►

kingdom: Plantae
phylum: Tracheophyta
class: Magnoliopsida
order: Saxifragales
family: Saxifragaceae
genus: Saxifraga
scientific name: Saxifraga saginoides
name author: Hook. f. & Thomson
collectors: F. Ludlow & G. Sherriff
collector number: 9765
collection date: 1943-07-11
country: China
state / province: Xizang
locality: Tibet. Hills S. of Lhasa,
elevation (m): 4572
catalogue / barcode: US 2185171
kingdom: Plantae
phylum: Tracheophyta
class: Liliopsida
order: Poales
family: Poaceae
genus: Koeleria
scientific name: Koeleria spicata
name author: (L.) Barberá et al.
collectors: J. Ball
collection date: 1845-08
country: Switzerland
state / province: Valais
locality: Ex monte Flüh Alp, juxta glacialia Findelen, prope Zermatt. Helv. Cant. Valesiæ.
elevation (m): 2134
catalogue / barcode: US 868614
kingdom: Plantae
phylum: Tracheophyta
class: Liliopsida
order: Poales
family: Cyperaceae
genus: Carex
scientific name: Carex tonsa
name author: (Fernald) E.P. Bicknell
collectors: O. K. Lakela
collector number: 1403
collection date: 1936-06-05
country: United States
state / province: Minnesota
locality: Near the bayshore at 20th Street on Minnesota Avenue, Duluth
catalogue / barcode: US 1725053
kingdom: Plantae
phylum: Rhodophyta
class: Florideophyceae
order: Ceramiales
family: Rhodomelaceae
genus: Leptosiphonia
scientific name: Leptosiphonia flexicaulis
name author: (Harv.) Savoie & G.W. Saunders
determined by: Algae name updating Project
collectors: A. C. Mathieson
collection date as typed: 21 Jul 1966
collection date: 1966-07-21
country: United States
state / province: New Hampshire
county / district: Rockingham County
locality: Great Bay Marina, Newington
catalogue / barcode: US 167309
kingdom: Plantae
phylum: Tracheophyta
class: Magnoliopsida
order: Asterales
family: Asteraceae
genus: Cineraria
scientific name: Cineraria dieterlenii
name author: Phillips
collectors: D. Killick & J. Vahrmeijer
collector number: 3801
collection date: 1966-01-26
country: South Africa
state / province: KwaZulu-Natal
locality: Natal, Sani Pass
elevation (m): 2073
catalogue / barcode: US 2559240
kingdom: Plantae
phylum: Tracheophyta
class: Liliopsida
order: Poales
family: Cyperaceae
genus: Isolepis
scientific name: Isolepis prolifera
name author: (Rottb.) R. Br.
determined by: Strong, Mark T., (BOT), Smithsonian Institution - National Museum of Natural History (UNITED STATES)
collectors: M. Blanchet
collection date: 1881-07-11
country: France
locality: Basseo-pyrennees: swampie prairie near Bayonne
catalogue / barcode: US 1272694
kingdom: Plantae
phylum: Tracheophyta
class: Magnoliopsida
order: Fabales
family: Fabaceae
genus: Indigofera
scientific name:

◄

Given exercise
Can you print the material above word for word, starting with the line that contains "locality: Natal, Sani Pass" and stopping after its final line, with both of those lines included?

Written response
locality: Natal, Sani Pass
elevation (m): 2073
catalogue / barcode: US 2559240
kingdom: Plantae
phylum: Tracheophyta
class: Liliopsida
order: Poales
family: Cyperaceae
genus: Isolepis
scientific name: Isolepis prolifera
name author: (Rottb.) R. Br.
determined by: Strong, Mark T., (BOT), Smithsonian Institution - National Museum of Natural History (UNITED STATES)
collectors: M. Blanchet
collection date: 1881-07-11
country: France
locality: Basseo-pyrennees: swampie prairie near Bayonne
catalogue / barcode: US 1272694
kingdom: Plantae
phylum: Tracheophyta
class: Magnoliopsida
order: Fabales
family: Fabaceae
genus: Indigofera
scientific name:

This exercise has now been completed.